Amy Beth Hanson | Hagadone News Network | UPDATED 4 years, 8 months AGO
by Amy Beth Hanson
| March 9, 2020 4:32 PM

HELENA, Mont. (AP) — It didn't take long for the fallout to begin after Gov. Steve Bullock announced he was going to seek the Democratic nomination in Montana's U.S. Senate race to challenge Republican Steve Daines.

Three candidates from Bozeman, including fundraising leader Cora Neumann, withdrew from the race — saying Bullock offered the best chance to defeat Daines.

Neumann, who raised $650,000 during her five-month campaign, withdrew from the race Monday morning.

“I know that what matters most is that we come together in the effort to beat Senator Steve Daines," Neumann said in a statement. “That is why I am withdrawing from the Senate race and throwing my support behind Governor Steve Bullock."

Mike Knoles, a physicist and mathematician, tweeted Monday morning that he was dropping out.

“This race is too important to let my ego dictate decisions,” Knoles said.
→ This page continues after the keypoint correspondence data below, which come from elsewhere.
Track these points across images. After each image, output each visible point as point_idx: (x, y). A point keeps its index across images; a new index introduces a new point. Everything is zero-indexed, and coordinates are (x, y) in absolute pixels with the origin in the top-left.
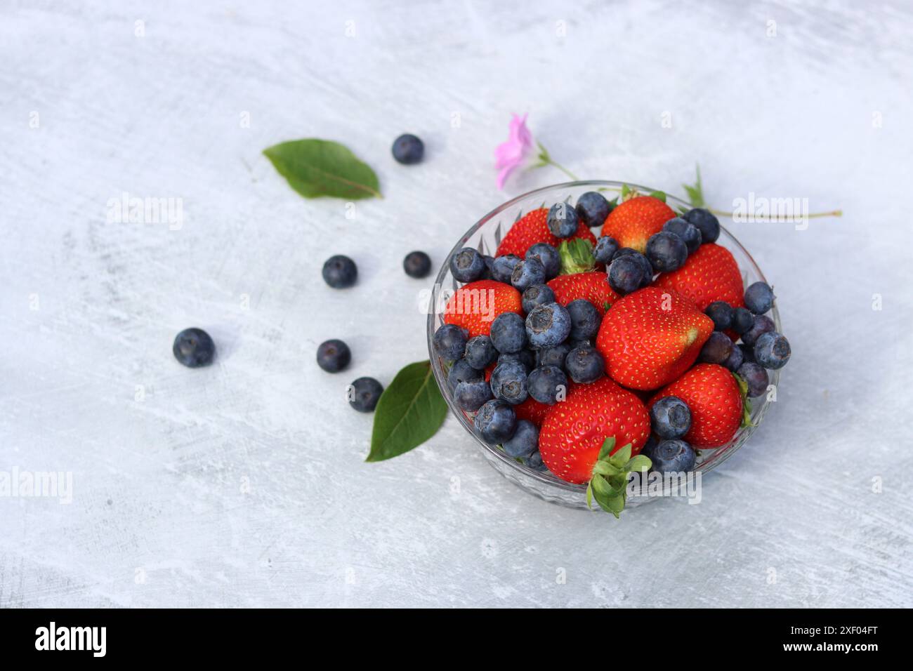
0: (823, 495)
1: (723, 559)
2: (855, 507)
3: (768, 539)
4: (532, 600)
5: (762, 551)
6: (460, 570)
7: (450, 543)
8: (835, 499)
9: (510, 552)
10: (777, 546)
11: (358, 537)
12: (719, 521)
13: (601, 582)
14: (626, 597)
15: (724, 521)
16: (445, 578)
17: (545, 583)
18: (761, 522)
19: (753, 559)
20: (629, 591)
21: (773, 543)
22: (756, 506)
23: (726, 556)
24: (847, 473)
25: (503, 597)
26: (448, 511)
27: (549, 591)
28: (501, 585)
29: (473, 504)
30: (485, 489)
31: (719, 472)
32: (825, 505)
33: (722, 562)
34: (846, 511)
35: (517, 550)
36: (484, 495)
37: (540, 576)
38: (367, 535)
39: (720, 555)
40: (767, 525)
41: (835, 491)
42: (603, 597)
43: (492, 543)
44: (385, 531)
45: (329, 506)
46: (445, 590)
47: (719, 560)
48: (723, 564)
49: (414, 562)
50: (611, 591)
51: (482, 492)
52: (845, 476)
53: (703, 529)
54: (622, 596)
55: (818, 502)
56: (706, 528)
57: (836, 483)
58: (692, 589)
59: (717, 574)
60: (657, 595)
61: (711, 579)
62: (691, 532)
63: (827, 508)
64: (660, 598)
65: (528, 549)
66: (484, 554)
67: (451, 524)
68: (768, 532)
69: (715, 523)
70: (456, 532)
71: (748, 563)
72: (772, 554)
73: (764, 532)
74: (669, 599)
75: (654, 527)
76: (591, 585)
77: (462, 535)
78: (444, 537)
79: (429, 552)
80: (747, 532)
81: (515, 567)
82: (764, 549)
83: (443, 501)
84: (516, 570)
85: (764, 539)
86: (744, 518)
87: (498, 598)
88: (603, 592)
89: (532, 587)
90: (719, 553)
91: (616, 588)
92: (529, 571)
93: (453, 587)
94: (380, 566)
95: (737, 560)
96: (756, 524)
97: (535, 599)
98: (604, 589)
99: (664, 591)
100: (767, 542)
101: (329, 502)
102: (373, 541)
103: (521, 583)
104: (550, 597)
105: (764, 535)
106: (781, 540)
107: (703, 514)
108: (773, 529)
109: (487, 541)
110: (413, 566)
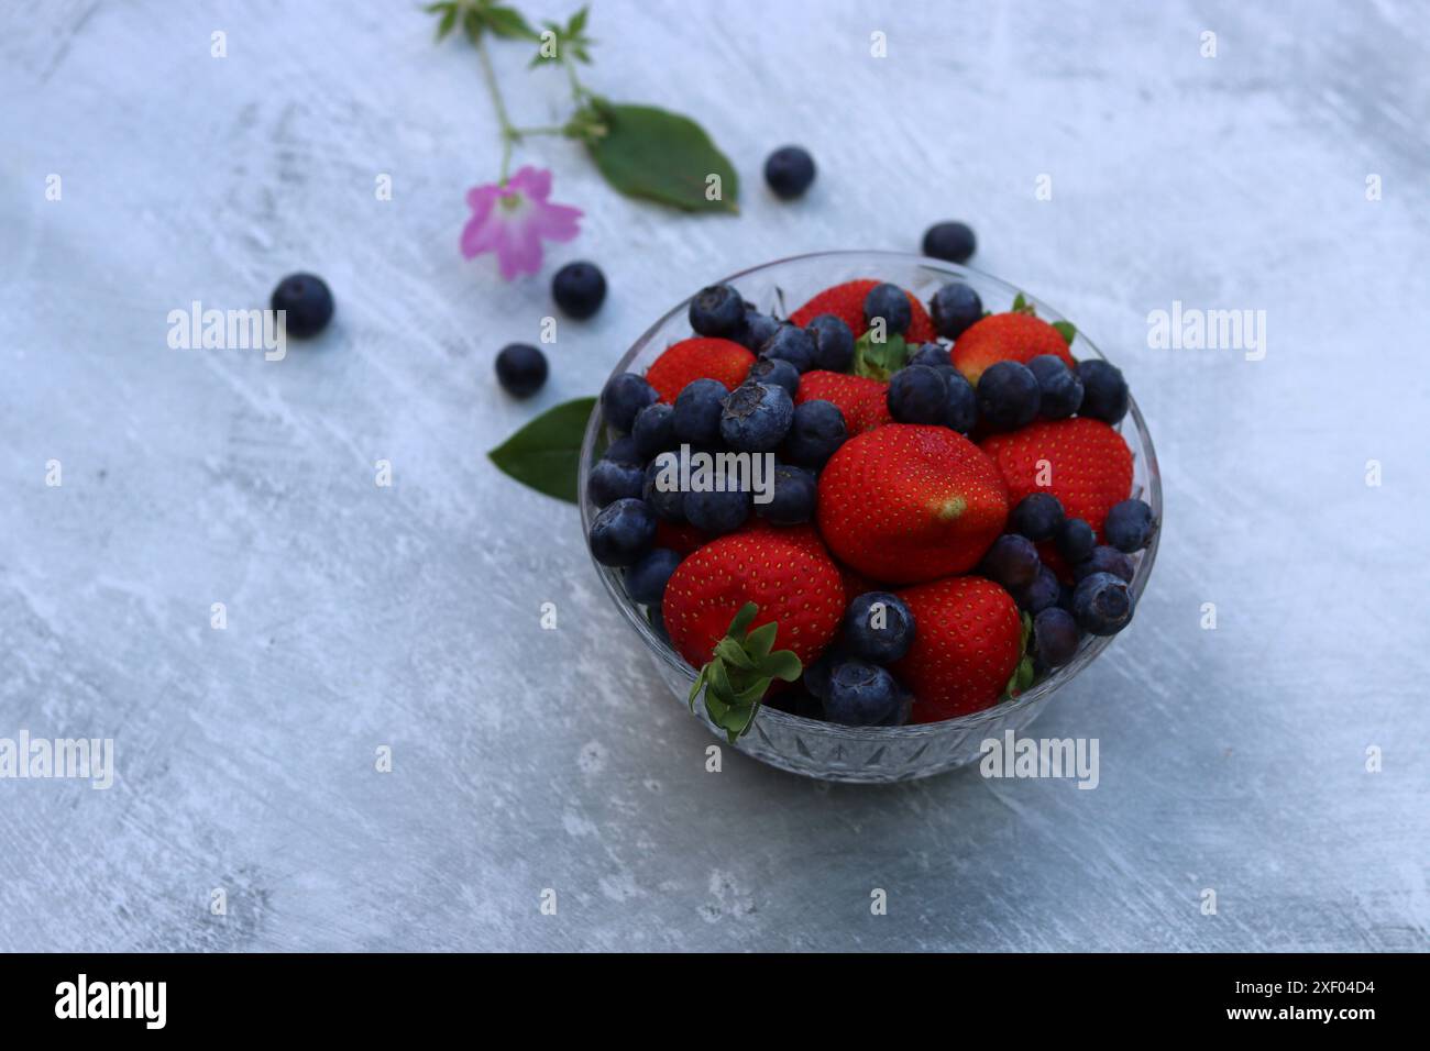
0: (1139, 893)
1: (929, 918)
2: (1177, 930)
3: (1015, 918)
4: (612, 855)
5: (996, 931)
6: (533, 769)
7: (541, 726)
8: (1152, 905)
9: (620, 775)
10: (1024, 933)
11: (415, 661)
12: (957, 863)
13: (729, 875)
14: (753, 910)
15: (963, 866)
16: (505, 770)
17: (647, 841)
18: (1019, 891)
19: (974, 937)
20: (763, 904)
21: (1019, 926)
22: (1025, 866)
23: (938, 915)
24: (1194, 878)
25: (572, 832)
26: (564, 680)
27: (646, 854)
28: (580, 815)
29: (606, 689)
30: (633, 674)
31: (1000, 796)
32: (1134, 907)
33: (926, 922)
34: (1160, 929)
35: (631, 778)
36: (629, 682)
37: (645, 827)
38: (429, 665)
39: (929, 910)
40: (1026, 899)
41: (1159, 894)
42: (720, 896)
43: (602, 752)
44: (458, 671)
45: (399, 603)
46: (496, 786)
47: (922, 917)
48: (927, 926)
49: (474, 730)
50: (736, 892)
51: (629, 678)
52: (1189, 880)
53: (925, 864)
54: (749, 906)
55: (1124, 899)
56: (930, 864)
57: (1169, 883)
58: (858, 940)
59: (909, 935)
60: (800, 927)
61: (895, 938)
62: (905, 861)
63: (1132, 912)
64: (803, 933)
65: (648, 784)
66: (581, 762)
67: (557, 701)
68: (1021, 908)
69: (949, 864)
70: (558, 714)
71: (964, 940)
72: (1009, 942)
73: (1015, 907)
74: (816, 940)
75: (853, 832)
76: (711, 872)
77: (562, 723)
78: (537, 714)
79: (504, 725)
80: (989, 897)
81: (615, 800)
82: (1000, 930)
83: (565, 665)
84: (614, 805)
85: (1009, 915)
86: (997, 874)
87: (565, 831)
88: (724, 890)
89: (623, 838)
90: (929, 907)
91: (746, 891)
92: (633, 814)
93: (508, 787)
94: (422, 714)
95: (950, 928)
96: (1011, 890)
97: (619, 856)
98: (727, 886)
99: (815, 926)
100: (1012, 922)
101: (401, 598)
102: (431, 677)
103: (612, 824)
104: (641, 863)
105: (1012, 910)
106: (1034, 928)
107: (939, 845)
108: (1032, 908)
109: (594, 745)
110: (468, 735)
Steve Daines “must go, and I will do everything I can to make sure we #FlipTheSenate.”

Last week, as speculation grew that Bullock was considering a run, Democrat Josh Seckinger of Bozeman said he was ending his 16-day campaign to endorse Bullock.

The other Democratic candidates are Liberian refugee and Helena Mayor Wilmot Collins and Navy veteran and energy field engineer John Mues of Loma. Collins said Monday morning he was still a candidate. Mues' phone went unanswered when an attempt was made to reach him for comment.

Daniel Larson, a hardware store manager from Stevensville, and John Brian Driscoll of Helena, have filed election paperwork to challenge Daines in the Republican U.S. Senate primary.

Driscoll is a former Democratic state legislator who served on the Public Service Commission for 12 years. He made late entries in the Democratic U.S. House races in 2008 and 2014, winning the primary in 2008 before falling to U.S. Rep. Denny Rehberg in the general election.

Libertarian Eric Fulton of Whitefish filed paperwork to run in the U.S. Senate primary last Thursday.

The filing deadline for the June primary is 5 p.m. Monday.

After the Green Party qualified for the ballot on Friday, Wendie Fredrickson of Helena filed paperwork to run in the U.S. Senate race and John Gibney of Hamilton filed for the U.S. House race.

The Montana Green Party denounced Gibney's candidacy for a state House seat in 2018 after he refused to back away from statements he made at an anti-refugee protest in Missoula in 2016 that the party said were bigoted.

The Montana Green Party posted on its Facebook page last week that it will disavow candidates running the the U.S. House and U.S. Senate races who call themselves party members unless they have conferred with the party and its promotion of a “progressive, green, corporate-free platform.”

Robert Barb and Joshua Thomas, with a campaign address in Billings, filed paperwork to run for governor and lieutenant governor in the Green Party primary.

It is still unknown who paid for the signature gathering effort to get the Green Party on the ballot. The Green Party has said it did not do so.